## WORK INSTRUCTION
Look through the data below for the line with "left hip: (205, 200)", and transcribe it exactly together with each line after it up to and including the line with "left hip: (60, 250)". Give nothing else.

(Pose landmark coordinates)
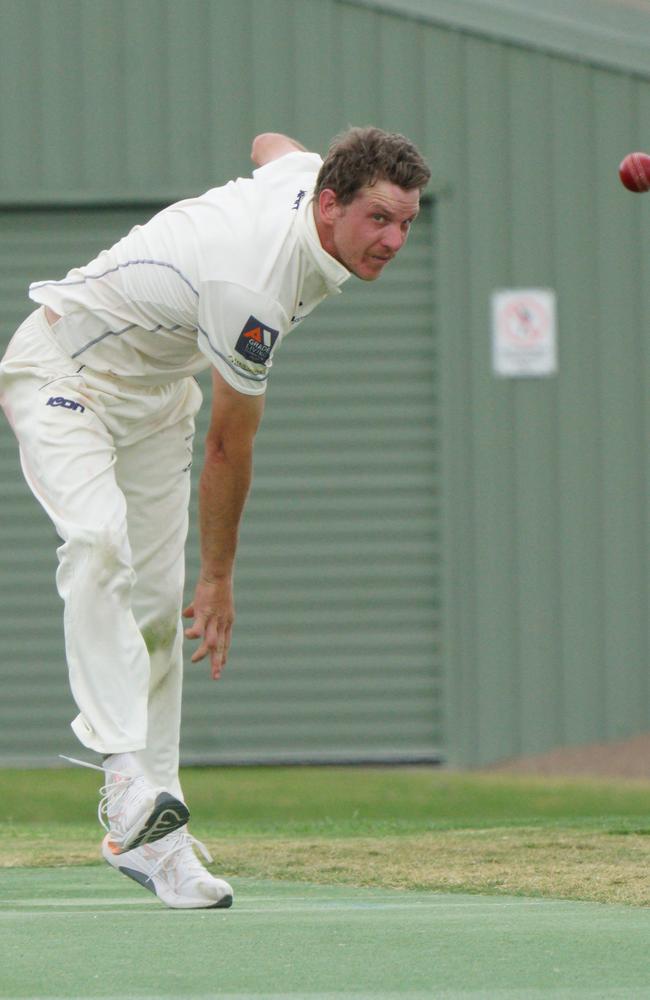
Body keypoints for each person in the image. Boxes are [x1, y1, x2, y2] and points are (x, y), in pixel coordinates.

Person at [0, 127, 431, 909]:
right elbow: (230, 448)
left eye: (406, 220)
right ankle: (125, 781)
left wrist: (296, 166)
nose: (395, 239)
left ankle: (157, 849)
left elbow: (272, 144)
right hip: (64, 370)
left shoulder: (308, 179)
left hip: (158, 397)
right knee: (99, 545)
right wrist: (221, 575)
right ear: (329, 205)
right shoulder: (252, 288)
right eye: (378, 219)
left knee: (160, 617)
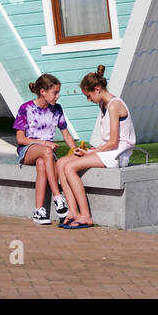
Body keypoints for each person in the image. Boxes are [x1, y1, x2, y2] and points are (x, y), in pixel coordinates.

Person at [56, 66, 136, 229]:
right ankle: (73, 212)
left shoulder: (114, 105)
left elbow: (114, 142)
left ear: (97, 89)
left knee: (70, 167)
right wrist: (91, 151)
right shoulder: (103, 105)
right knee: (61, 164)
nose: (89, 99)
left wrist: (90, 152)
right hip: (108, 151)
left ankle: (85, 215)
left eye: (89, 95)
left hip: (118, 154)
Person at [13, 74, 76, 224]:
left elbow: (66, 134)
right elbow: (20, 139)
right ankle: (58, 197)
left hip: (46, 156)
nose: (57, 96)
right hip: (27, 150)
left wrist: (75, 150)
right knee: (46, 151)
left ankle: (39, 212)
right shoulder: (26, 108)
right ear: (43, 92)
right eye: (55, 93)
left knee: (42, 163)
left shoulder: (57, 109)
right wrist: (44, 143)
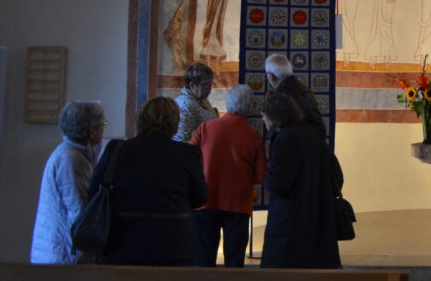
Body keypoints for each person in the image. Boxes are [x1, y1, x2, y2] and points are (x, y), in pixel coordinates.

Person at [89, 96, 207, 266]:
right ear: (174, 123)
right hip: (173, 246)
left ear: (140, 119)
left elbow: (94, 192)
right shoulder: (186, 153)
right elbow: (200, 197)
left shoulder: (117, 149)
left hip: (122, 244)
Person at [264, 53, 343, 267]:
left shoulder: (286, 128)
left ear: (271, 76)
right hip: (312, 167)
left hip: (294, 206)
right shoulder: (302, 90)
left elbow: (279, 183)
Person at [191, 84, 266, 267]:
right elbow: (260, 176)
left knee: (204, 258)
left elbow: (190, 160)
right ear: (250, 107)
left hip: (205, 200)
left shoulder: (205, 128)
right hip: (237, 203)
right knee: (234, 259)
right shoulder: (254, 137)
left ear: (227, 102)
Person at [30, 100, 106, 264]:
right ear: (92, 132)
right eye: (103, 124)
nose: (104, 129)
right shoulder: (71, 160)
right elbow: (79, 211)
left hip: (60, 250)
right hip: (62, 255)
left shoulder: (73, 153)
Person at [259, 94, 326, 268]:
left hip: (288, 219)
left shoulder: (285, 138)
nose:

---

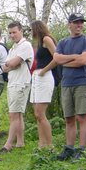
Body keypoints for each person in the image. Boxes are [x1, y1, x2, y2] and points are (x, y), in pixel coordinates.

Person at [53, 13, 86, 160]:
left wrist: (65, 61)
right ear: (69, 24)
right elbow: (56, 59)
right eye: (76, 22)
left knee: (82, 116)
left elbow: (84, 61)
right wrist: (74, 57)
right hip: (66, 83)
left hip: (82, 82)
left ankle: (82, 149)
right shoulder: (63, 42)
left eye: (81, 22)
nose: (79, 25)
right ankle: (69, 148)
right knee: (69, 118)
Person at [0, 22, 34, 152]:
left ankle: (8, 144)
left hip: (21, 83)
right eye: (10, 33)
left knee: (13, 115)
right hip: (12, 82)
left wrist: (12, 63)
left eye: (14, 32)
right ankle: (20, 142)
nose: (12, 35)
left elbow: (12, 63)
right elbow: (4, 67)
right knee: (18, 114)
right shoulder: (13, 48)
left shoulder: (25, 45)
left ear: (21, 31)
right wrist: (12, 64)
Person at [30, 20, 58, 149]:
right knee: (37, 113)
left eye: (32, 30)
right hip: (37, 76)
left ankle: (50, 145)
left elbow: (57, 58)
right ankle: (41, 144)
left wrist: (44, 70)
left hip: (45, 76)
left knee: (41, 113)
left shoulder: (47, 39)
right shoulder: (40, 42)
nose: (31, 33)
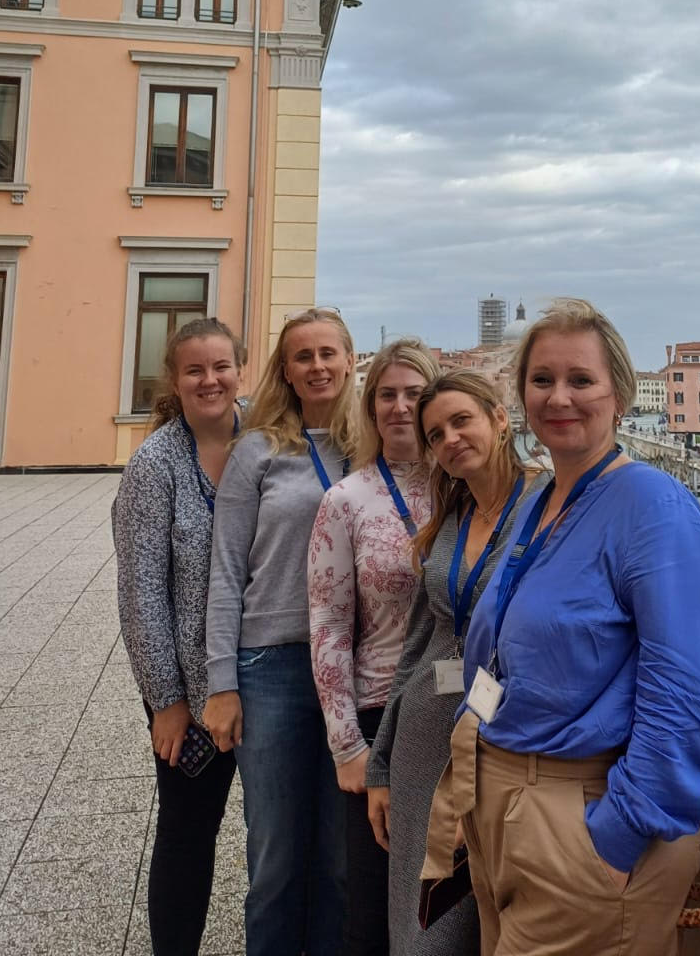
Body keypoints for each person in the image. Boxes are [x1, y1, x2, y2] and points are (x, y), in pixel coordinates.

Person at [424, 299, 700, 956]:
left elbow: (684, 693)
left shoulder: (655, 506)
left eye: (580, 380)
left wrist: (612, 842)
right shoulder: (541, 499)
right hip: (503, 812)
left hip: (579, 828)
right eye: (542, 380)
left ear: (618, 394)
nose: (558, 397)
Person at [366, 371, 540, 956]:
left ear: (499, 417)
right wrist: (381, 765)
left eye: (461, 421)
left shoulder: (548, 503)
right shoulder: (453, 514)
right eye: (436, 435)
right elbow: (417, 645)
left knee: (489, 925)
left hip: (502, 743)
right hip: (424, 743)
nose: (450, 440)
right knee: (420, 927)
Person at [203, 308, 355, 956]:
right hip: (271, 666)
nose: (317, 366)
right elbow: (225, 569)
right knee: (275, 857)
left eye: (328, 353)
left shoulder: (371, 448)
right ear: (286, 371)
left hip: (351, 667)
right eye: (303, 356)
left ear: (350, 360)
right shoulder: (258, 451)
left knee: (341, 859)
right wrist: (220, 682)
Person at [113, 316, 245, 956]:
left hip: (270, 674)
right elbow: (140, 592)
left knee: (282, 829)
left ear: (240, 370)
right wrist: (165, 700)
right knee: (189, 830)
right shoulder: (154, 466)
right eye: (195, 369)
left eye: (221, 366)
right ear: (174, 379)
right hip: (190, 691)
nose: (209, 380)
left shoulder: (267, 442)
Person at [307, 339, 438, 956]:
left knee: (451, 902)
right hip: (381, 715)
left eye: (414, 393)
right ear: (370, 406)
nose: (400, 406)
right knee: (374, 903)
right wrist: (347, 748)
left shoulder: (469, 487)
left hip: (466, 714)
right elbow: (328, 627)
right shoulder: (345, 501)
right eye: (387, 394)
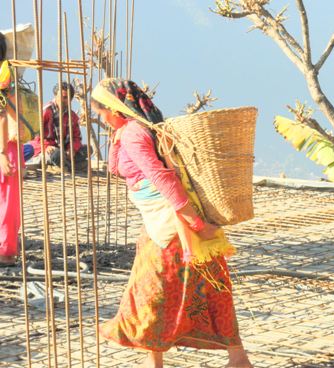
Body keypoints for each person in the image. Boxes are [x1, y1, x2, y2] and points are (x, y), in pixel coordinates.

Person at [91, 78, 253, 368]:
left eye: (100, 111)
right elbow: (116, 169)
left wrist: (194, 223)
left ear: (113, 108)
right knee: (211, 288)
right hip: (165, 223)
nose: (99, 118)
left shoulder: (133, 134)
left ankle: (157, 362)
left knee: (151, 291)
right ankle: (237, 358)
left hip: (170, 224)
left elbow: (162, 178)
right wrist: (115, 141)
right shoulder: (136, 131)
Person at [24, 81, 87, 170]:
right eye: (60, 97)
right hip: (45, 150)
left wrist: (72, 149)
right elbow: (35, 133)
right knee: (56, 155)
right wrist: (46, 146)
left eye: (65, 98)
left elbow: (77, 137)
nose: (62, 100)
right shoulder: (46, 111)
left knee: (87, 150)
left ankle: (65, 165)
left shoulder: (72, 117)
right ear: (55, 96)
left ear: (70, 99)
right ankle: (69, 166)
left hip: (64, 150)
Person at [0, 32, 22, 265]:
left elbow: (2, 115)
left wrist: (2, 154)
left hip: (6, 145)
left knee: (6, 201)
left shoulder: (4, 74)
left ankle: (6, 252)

## SOLUTION TO THIS EXERCISE
left hip: (205, 200)
left shoulder: (205, 128)
right hip: (237, 203)
right knee: (234, 259)
right shoulder: (254, 137)
left ear: (227, 102)
Person at [30, 100, 106, 264]:
right ear: (92, 132)
right eye: (103, 124)
nose: (104, 129)
right shoulder: (71, 160)
right elbow: (79, 211)
left hip: (60, 250)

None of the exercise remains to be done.